# [Data]
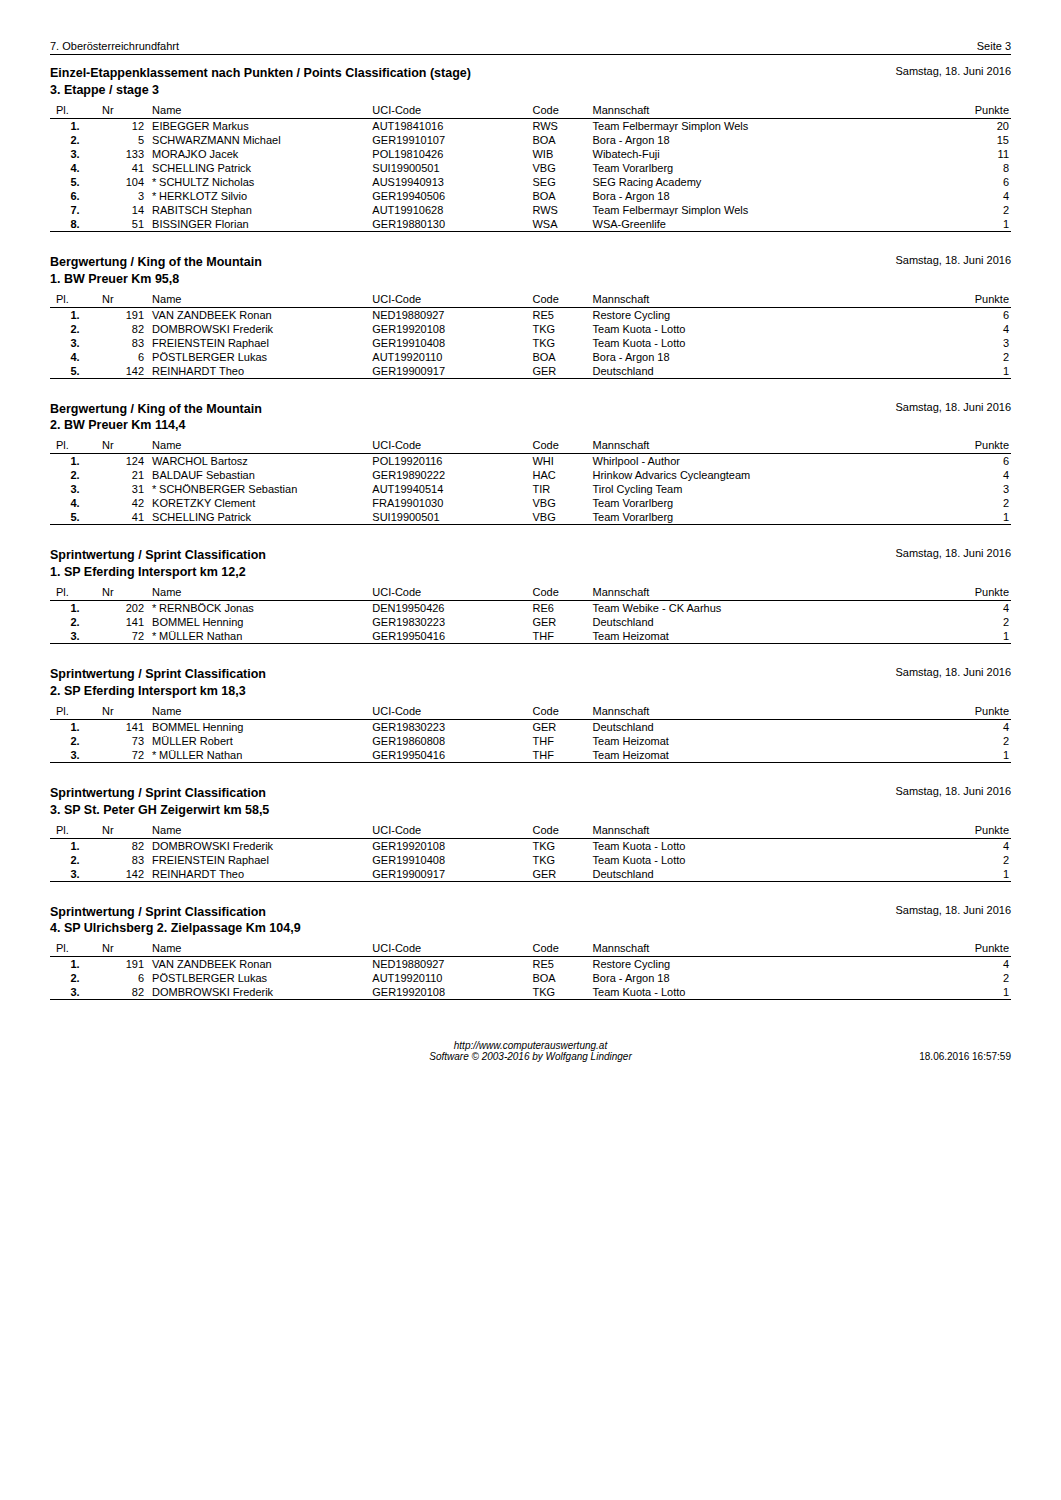7. Oberösterreichrundfahrt
Seite 3
Einzel-Etappenklassement nach Punkten / Points Classification (stage)
3. Etappe / stage 3
Samstag, 18. Juni 2016
| Pl. | Nr | Name | UCI-Code | Code | Mannschaft | Punkte |
| --- | --- | --- | --- | --- | --- | --- |
| 1. | 12 | EIBEGGER Markus | AUT19841016 | RWS | Team Felbermayr Simplon Wels | 20 |
| 2. | 5 | SCHWARZMANN Michael | GER19910107 | BOA | Bora - Argon 18 | 15 |
| 3. | 133 | MORAJKO Jacek | POL19810426 | WIB | Wibatech-Fuji | 11 |
| 4. | 41 | SCHELLING Patrick | SUI19900501 | VBG | Team Vorarlberg | 8 |
| 5. | 104 | * SCHULTZ Nicholas | AUS19940913 | SEG | SEG Racing Academy | 6 |
| 6. | 3 | * HERKLOTZ Silvio | GER19940506 | BOA | Bora - Argon 18 | 4 |
| 7. | 14 | RABITSCH Stephan | AUT19910628 | RWS | Team Felbermayr Simplon Wels | 2 |
| 8. | 51 | BISSINGER Florian | GER19880130 | WSA | WSA-Greenlife | 1 |
Bergwertung / King of the Mountain
1. BW Preuer Km 95,8
Samstag, 18. Juni 2016
| Pl. | Nr | Name | UCI-Code | Code | Mannschaft | Punkte |
| --- | --- | --- | --- | --- | --- | --- |
| 1. | 191 | VAN ZANDBEEK Ronan | NED19880927 | RE5 | Restore Cycling | 6 |
| 2. | 82 | DOMBROWSKI Frederik | GER19920108 | TKG | Team Kuota - Lotto | 4 |
| 3. | 83 | FREIENSTEIN Raphael | GER19910408 | TKG | Team Kuota - Lotto | 3 |
| 4. | 6 | PÖSTLBERGER Lukas | AUT19920110 | BOA | Bora - Argon 18 | 2 |
| 5. | 142 | REINHARDT Theo | GER19900917 | GER | Deutschland | 1 |
Bergwertung / King of the Mountain
2. BW Preuer Km 114,4
Samstag, 18. Juni 2016
| Pl. | Nr | Name | UCI-Code | Code | Mannschaft | Punkte |
| --- | --- | --- | --- | --- | --- | --- |
| 1. | 124 | WARCHOL Bartosz | POL19920116 | WHI | Whirlpool - Author | 6 |
| 2. | 21 | BALDAUF Sebastian | GER19890222 | HAC | Hrinkow Advarics Cycleangteam | 4 |
| 3. | 31 | * SCHÖNBERGER Sebastian | AUT19940514 | TIR | Tirol Cycling Team | 3 |
| 4. | 42 | KORETZKY Clement | FRA19901030 | VBG | Team Vorarlberg | 2 |
| 5. | 41 | SCHELLING Patrick | SUI19900501 | VBG | Team Vorarlberg | 1 |
Sprintwertung / Sprint Classification
1. SP Eferding Intersport km 12,2
Samstag, 18. Juni 2016
| Pl. | Nr | Name | UCI-Code | Code | Mannschaft | Punkte |
| --- | --- | --- | --- | --- | --- | --- |
| 1. | 202 | * RERNBÖCK Jonas | DEN19950426 | RE6 | Team Webike - CK Aarhus | 4 |
| 2. | 141 | BOMMEL Henning | GER19830223 | GER | Deutschland | 2 |
| 3. | 72 | * MÜLLER Nathan | GER19950416 | THF | Team Heizomat | 1 |
Sprintwertung / Sprint Classification
2. SP Eferding Intersport km 18,3
Samstag, 18. Juni 2016
| Pl. | Nr | Name | UCI-Code | Code | Mannschaft | Punkte |
| --- | --- | --- | --- | --- | --- | --- |
| 1. | 141 | BOMMEL Henning | GER19830223 | GER | Deutschland | 4 |
| 2. | 73 | MÜLLER Robert | GER19860808 | THF | Team Heizomat | 2 |
| 3. | 72 | * MÜLLER Nathan | GER19950416 | THF | Team Heizomat | 1 |
Sprintwertung / Sprint Classification
3. SP St. Peter GH Zeigerwirt km 58,5
Samstag, 18. Juni 2016
| Pl. | Nr | Name | UCI-Code | Code | Mannschaft | Punkte |
| --- | --- | --- | --- | --- | --- | --- |
| 1. | 82 | DOMBROWSKI Frederik | GER19920108 | TKG | Team Kuota - Lotto | 4 |
| 2. | 83 | FREIENSTEIN Raphael | GER19910408 | TKG | Team Kuota - Lotto | 2 |
| 3. | 142 | REINHARDT Theo | GER19900917 | GER | Deutschland | 1 |
Sprintwertung / Sprint Classification
4. SP Ulrichsberg 2. Zielpassage Km 104,9
Samstag, 18. Juni 2016
| Pl. | Nr | Name | UCI-Code | Code | Mannschaft | Punkte |
| --- | --- | --- | --- | --- | --- | --- |
| 1. | 191 | VAN ZANDBEEK Ronan | NED19880927 | RE5 | Restore Cycling | 4 |
| 2. | 6 | PÖSTLBERGER Lukas | AUT19920110 | BOA | Bora - Argon 18 | 2 |
| 3. | 82 | DOMBROWSKI Frederik | GER19920108 | TKG | Team Kuota - Lotto | 1 |
http://www.computerauswertung.at
Software © 2003-2016 by Wolfgang Lindinger
18.06.2016 16:57:59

# [Required action]
When the line with "Cycling Team | 3 |" is reached in the data above, start copying there, and copy each line exactly until the line with "Aarhus | 4 |" has been copied; copy nothing else.

# [Output for this exercise]
| 3. | 31 | * SCHÖNBERGER Sebastian | AUT19940514 | TIR | Tirol Cycling Team | 3 |
| 4. | 42 | KORETZKY Clement | FRA19901030 | VBG | Team Vorarlberg | 2 |
| 5. | 41 | SCHELLING Patrick | SUI19900501 | VBG | Team Vorarlberg | 1 |
Sprintwertung / Sprint Classification
1. SP Eferding Intersport km 12,2
Samstag, 18. Juni 2016
| Pl. | Nr | Name | UCI-Code | Code | Mannschaft | Punkte |
| --- | --- | --- | --- | --- | --- | --- |
| 1. | 202 | * RERNBÖCK Jonas | DEN19950426 | RE6 | Team Webike - CK Aarhus | 4 |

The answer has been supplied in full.